▶ _WHAT TO WORK ON_:
Swap "Add to cart" for "Add to bag" in all the lines below, keeping everything else unchanged, and leave the pictures out of your answer.

Top of DATA FOR THIS EXERCISE

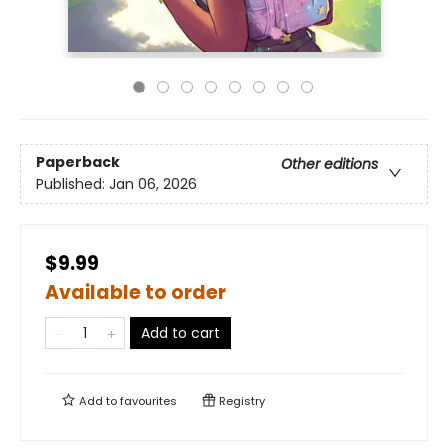
Paperback
Other editions
Published:
Jan 06, 2026
$9.99
Available to order
Add to cart
Add to
favourites
Registry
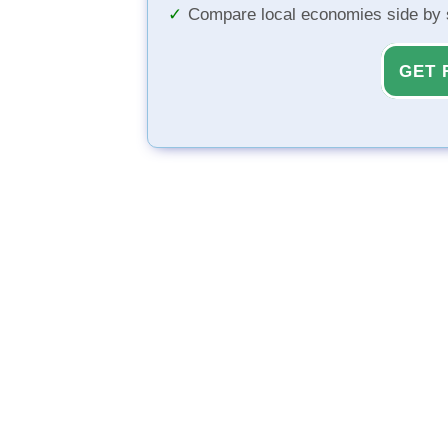
Compare local economies side by 
GET 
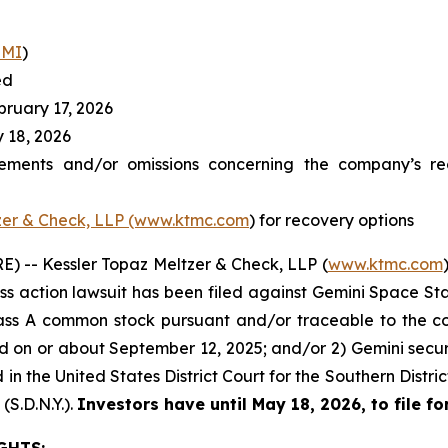
EMI
)
ed
ruary 17, 2026
 18, 2026
ements and/or omissions concerning the company’s reg
zer & Check, LLP (www.ktmc.com
) for recovery options
 -- Kessler Topaz Meltzer & Check, LLP (
www.ktmc.com
lass action lawsuit has been filed against Gemini Space Stat
ass A common stock pursuant and/or traceable to the c
ed on or about September 12, 2025; and/or 2) Gemini sec
ed in the United States District Court for the Southern Dist
(S.D.N.Y.).
Investors have until May 18, 2026, to file for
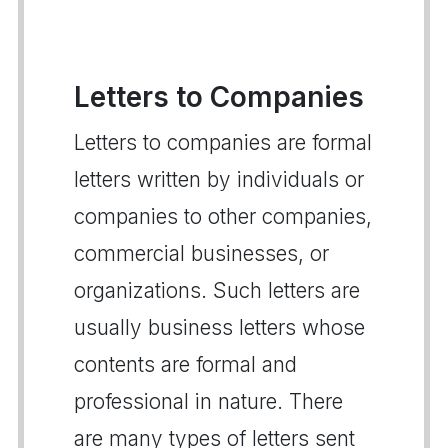
Letters to Companies
Letters to companies are formal
letters written by individuals or
companies to other companies,
commercial businesses, or
organizations. Such letters are
usually business letters whose
contents are formal and
professional in nature. There
are many types of letters sent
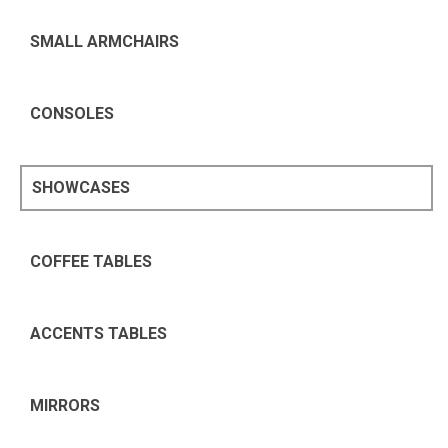
SMALL ARMCHAIRS
CONSOLES
SHOWCASES
COFFEE TABLES
ACCENTS TABLES
MIRRORS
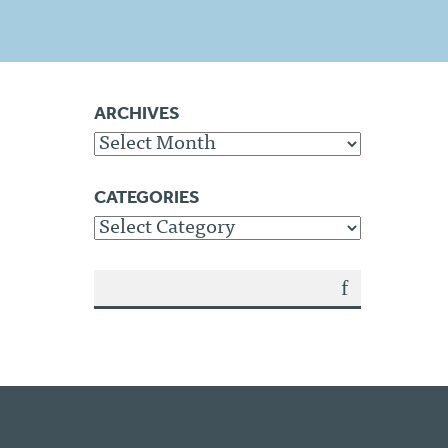
ARCHIVES
Archives
CATEGORIES
Categories
SEA
RCH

Bottom of DATA FOR THIS EXERCISE

▶ _RESPONSE BOX_:
Paperback
Other editions
Published:
Jan 06, 2026
$9.99
Available to order
Add to bag
Add to
favourites
Registry
Compare local economies side by 
GET 
EMI
)
ed
ruary 17, 2026
 18, 2026
ements and/or omissions concerning the company’s reg
zer & Check, LLP (www.ktmc.com
) for recovery options
 -- Kessler Topaz Meltzer & Check, LLP (
www.ktmc.com
lass action lawsuit has been filed against Gemini Space Stat
ass A common stock pursuant and/or traceable to the c
ed on or about September 12, 2025; and/or 2) Gemini sec
ed in the United States District Court for the Southern Dist
(S.D.N.Y.).
Investors have until May 18, 2026, to file for
Letters to Companies
Letters to companies are formal
letters written by individuals or
companies to other companies,
commercial businesses, or
organizations. Such letters are
usually business letters whose
contents are formal and
professional in nature. There
are many types of letters sent
SMALL ARMCHAIRS
CONSOLES
SHOWCASES
COFFEE TABLES
ACCENTS TABLES
MIRRORS
ARCHIVES
Archives
CATEGORIES
Categories
SEA
RCH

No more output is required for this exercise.